→ Exercise task 1
In the piece about a lawyer watching the movie "Fracture," which two actors were the reason the writer rented it?
→ Exercise task 2
Pick up the lawyer's piece on the movie "Fracture" after its final sentence and continue writing it.
>> Start Extract provided
Probably like other lawyers, I cannot watch any of the T.V. lawyer programs. "L.A. Law" irked me when I was a public defender because I couldn’t afford their suits or even their haircuts, much less the snazzy offices they worked & played around in.

Being in criminal law, the crime / law shows were worse torture. Even supposedly gritty ones like "N.Y.P.D. Blue" and "Homicide" rankled.


My loved ones banned me from movies on the subject after "The Verdict," when I gagged on my Big Gulp in so many scenes that I needed a Heimlich to survive.


So why did I rent "Fracture"? Anthony Hopkins & Ryan Gosling, two of my favorites outsmarting each other, that was the hook.

And I wasn’t disappointed by their scenes together — the brilliant, sly defendant vs. the young, slick D.A. Hopkins and Gosling were fine.

But the plot’s turns that depend on The Law had me laughing and gagging again. The suspense and the payoffs rely on two bits of legalisms that are completely bogus.
>> End Extract provided
>> Start Excerpted records
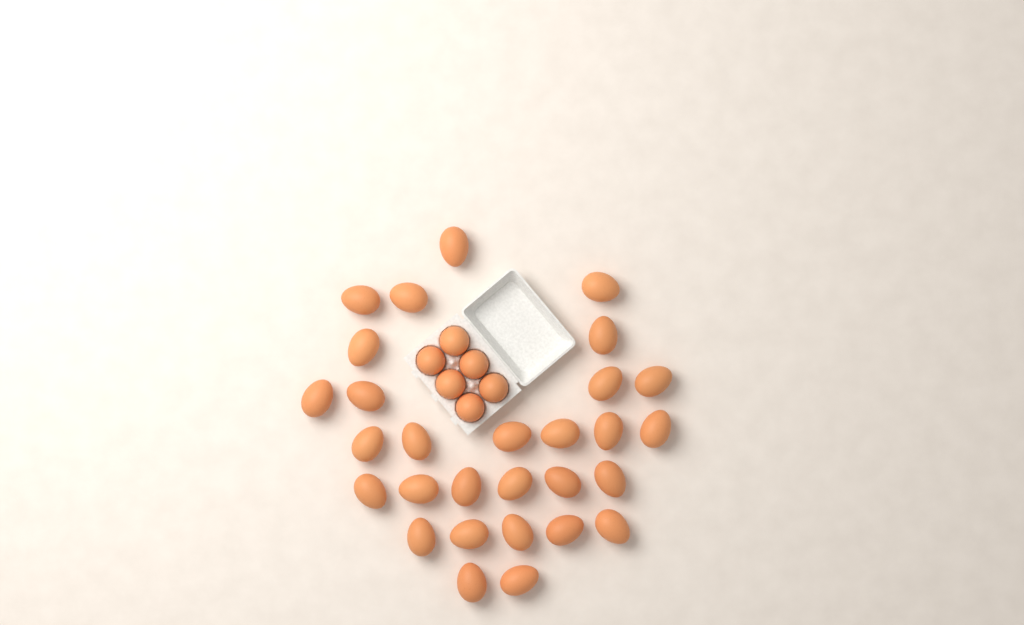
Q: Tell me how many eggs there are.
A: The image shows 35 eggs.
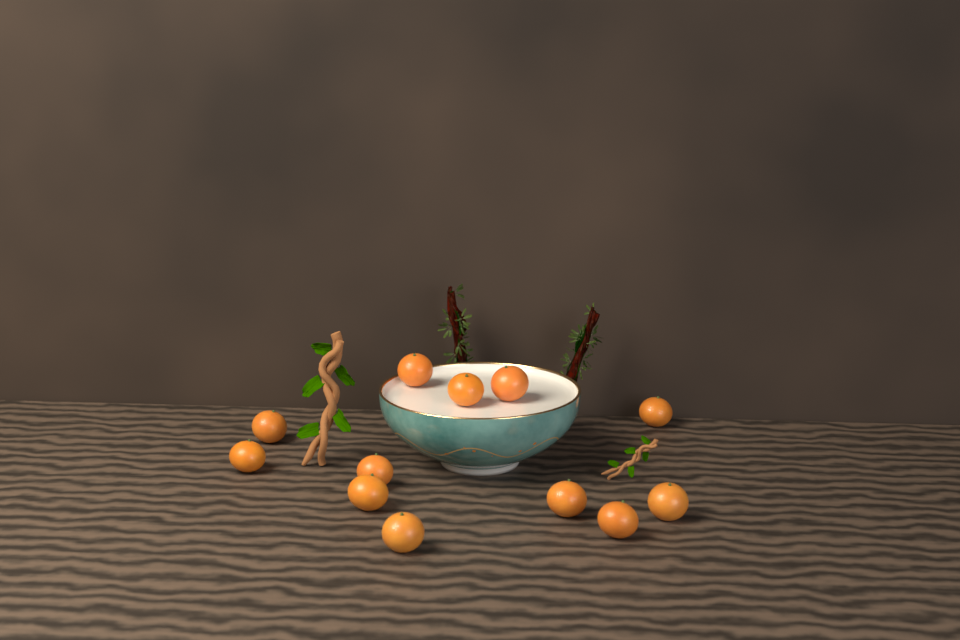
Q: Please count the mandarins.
>> End Excerpted records
>> Start Excerpted records
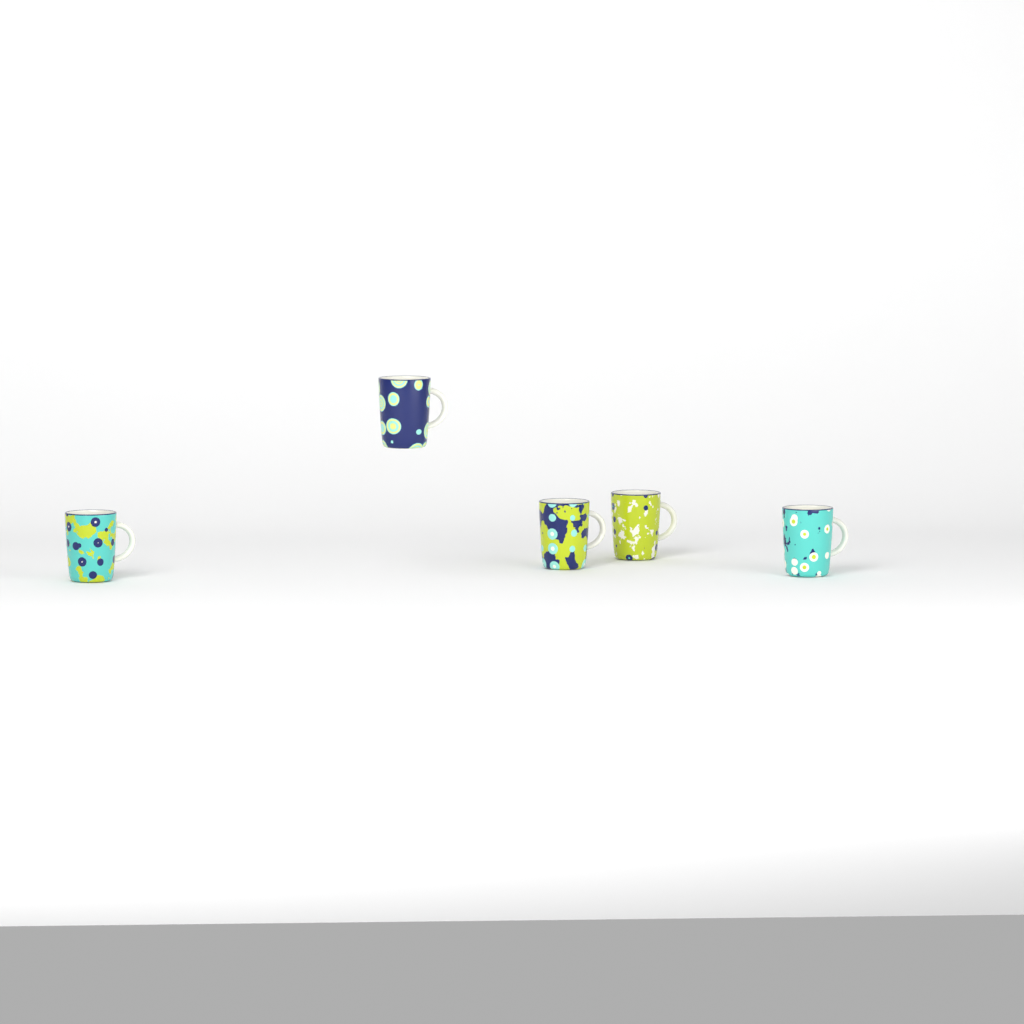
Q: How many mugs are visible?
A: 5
>> End Excerpted records
→ Task response 1
Anthony Hopkins and Ryan Gosling.

→ Task response 2
The judge throws out a signed confession because one of the officers in the room had been having a secret love affair with the victim, the wife of the guy who confesses that he shot her. I could swallow the melodramatic stretch of this unlikely event. That's not what bothered me. But the law is wrong. No judge would find such a confession to be coerced on that evidence. Nope, uh-uh. Never happen in any court in the U.S.

The second supposedly surprising legal twist is that after the brilliant defendant is acquitted of attempted murder of his now comatose wife, he signs papers that get her plugs pulled and she dies. He thinks double jeopardy will prevent his re-trial. Uh-uh. Wrong again.

This was the same plot blunder made by an Ashley Judd film a few years ago callled "Double Jeopardy". Ashley was convicted of killing her husband when he vanished from their boat and while in prison, she discovers that he is still alive. She is released and goes to find him, confronts him and kills him, getting away with it because as we all know, "you can’t be punished twice for the same crime." Nope. Sorry. Not true. Never has been true. The law would simply apologize for its first mistake and lock you up again.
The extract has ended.